The quantification of a relationship between the drug concentration and response (pharmacokinetic-pharmacodynamic relationship) enables the identification of drug target levels. Biomarkers of response for the treatment of malaria have been collected and since the target of action of chloroquine is in infected red blood cells, it would most probably be uncomplicated and straightforward to characterize the relationship between blood concentrations and parasitaemia. The concentrations of chloroquine or desethylchloroquine associated with adequate treatment of P. vivax malaria have not been established rigorously. The minimum effective concentration (MEC) of chloroquine in plasma or serum of 15–30 ng/mL or in whole blood of 90 ng/mL have been suggested [45, 46]. Furthermore, patients with parasitaemia in the presence of chloroquine and desethylchloroquine concentration in whole blood of greater than 100 ng/mL is considered chloroquine resistant [16, 47, 48]. Unfortunately, this threshold level could not be determined in this group of patients as none had treatment failure following this standard regimen of chloroquine.
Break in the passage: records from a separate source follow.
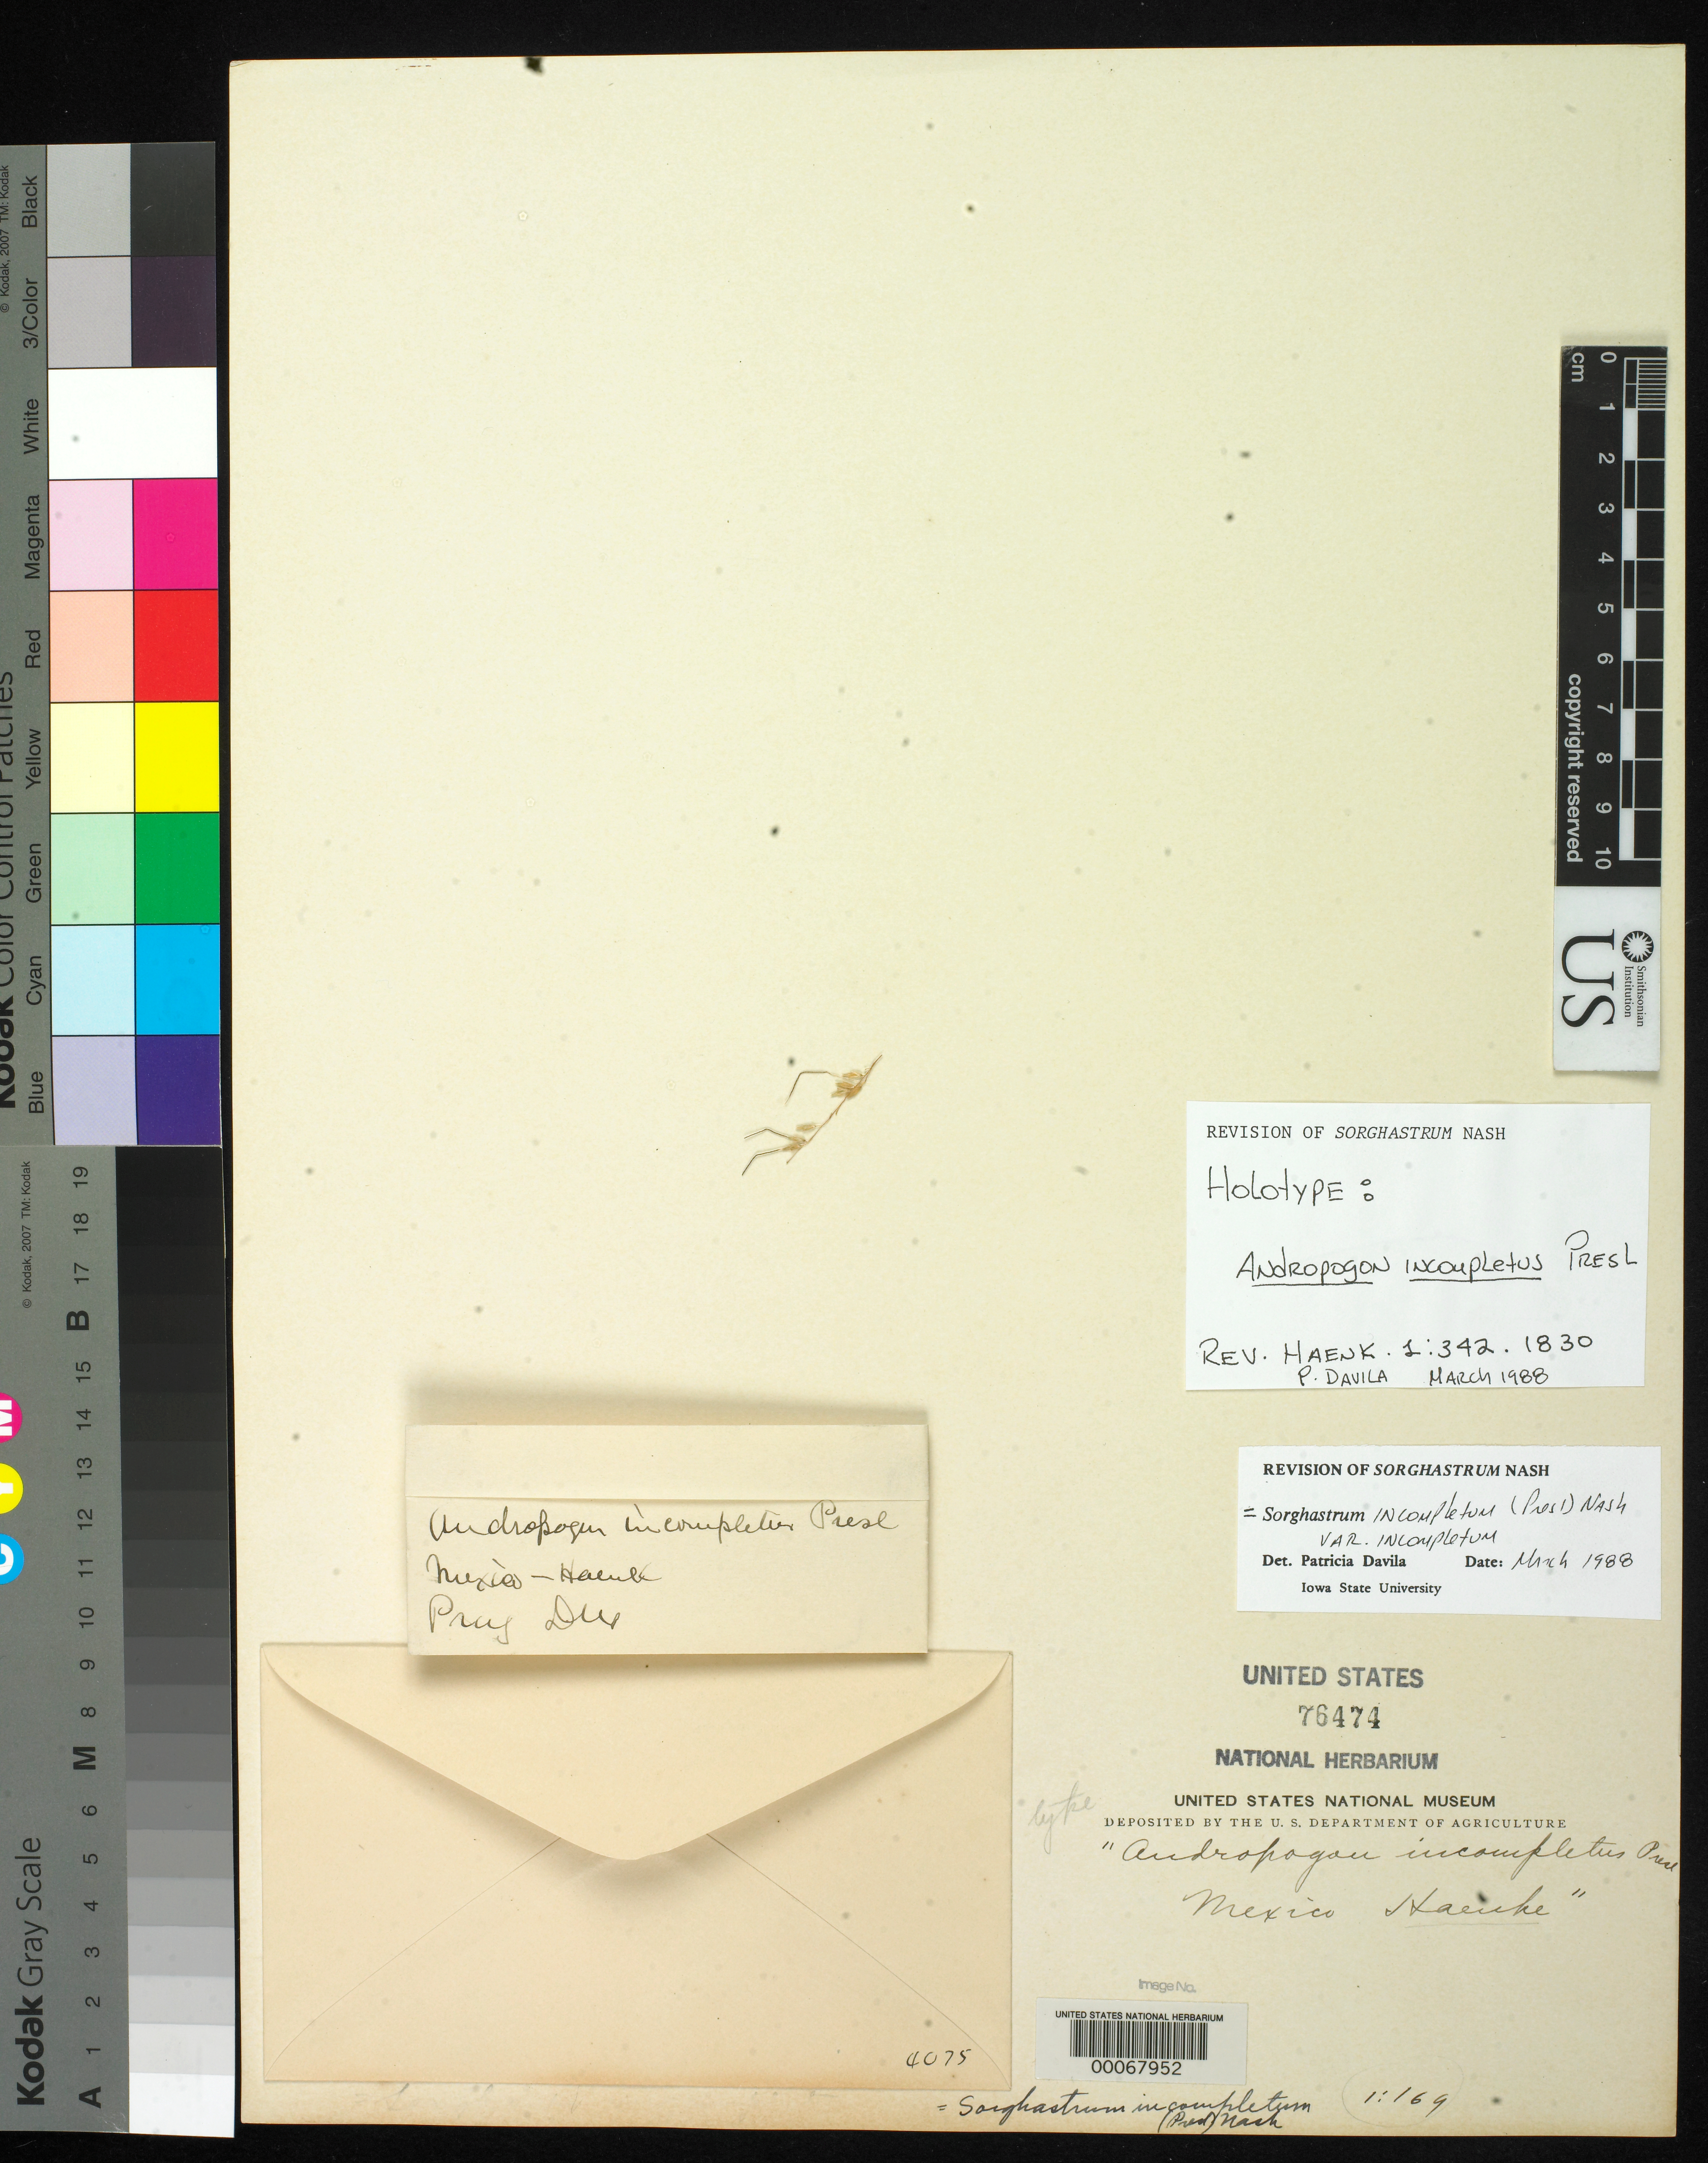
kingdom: Plantae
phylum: Tracheophyta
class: Liliopsida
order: Poales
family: Poaceae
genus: Andropogon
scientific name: Andropogon incompletus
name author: C. Presl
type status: Type Fragment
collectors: T. P. X. Haenke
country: Mexico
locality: E of Monserrat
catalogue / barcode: US 76474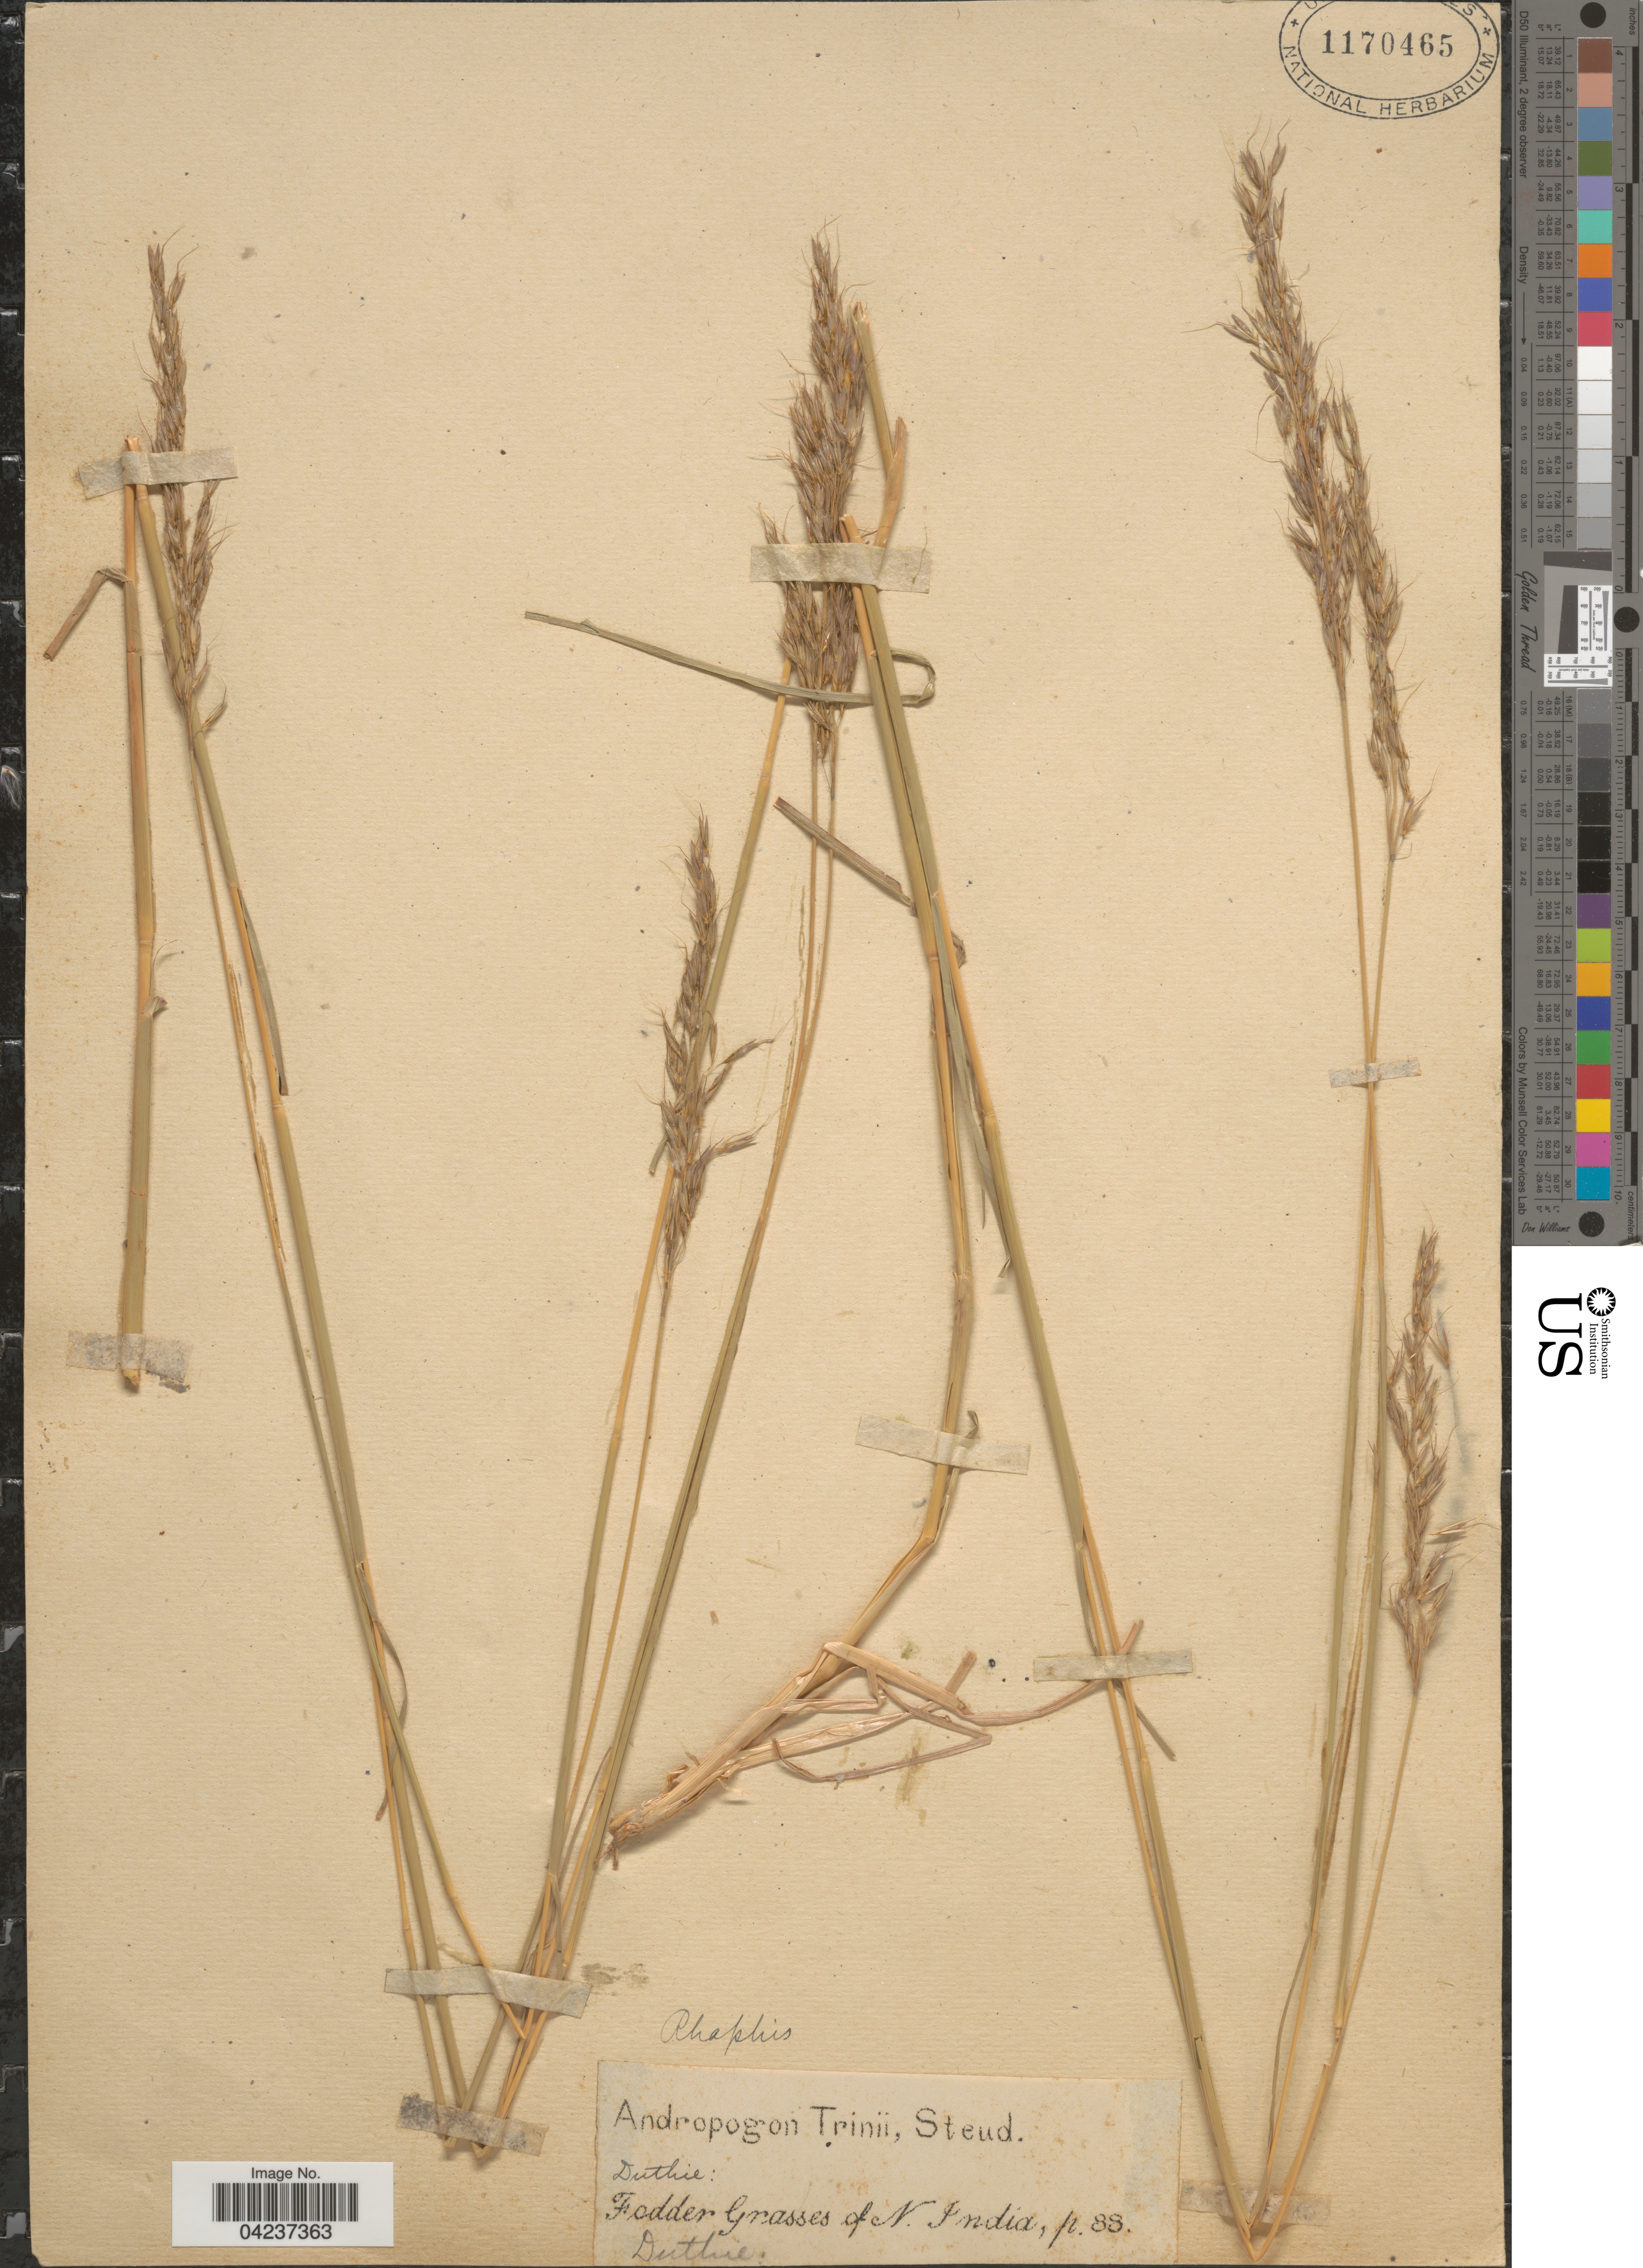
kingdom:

In a recent study conducted in Bolivia, South America, chloroquine resistance P. vivax was reported in 6.5 % patients [49]. Chloroquine and desethylchloroquine in whole blood on day 7 and the day of parasite recrudescence in ten patients were 197–535 and 75–223 ng/mL, respectively. Six out of these ten patients has drug concentrations above the MEC.

Conclusion

A population pharmacokinetic model for chloroquine incorporating desethylchloroquine has been developed and validated with an adequate precision on the parameters. The determination of a more realistic fraction of desethylchloroquine formed would also be needed for future studies. This would create the possibility of more optimal exposure prediction for both compounds and optimization of malaria treatment in P.vivax monoinfection. Prompt and effective treatment would lead to efficacious killing of the malaria parasites and the prevention of resistance development to chloroquine.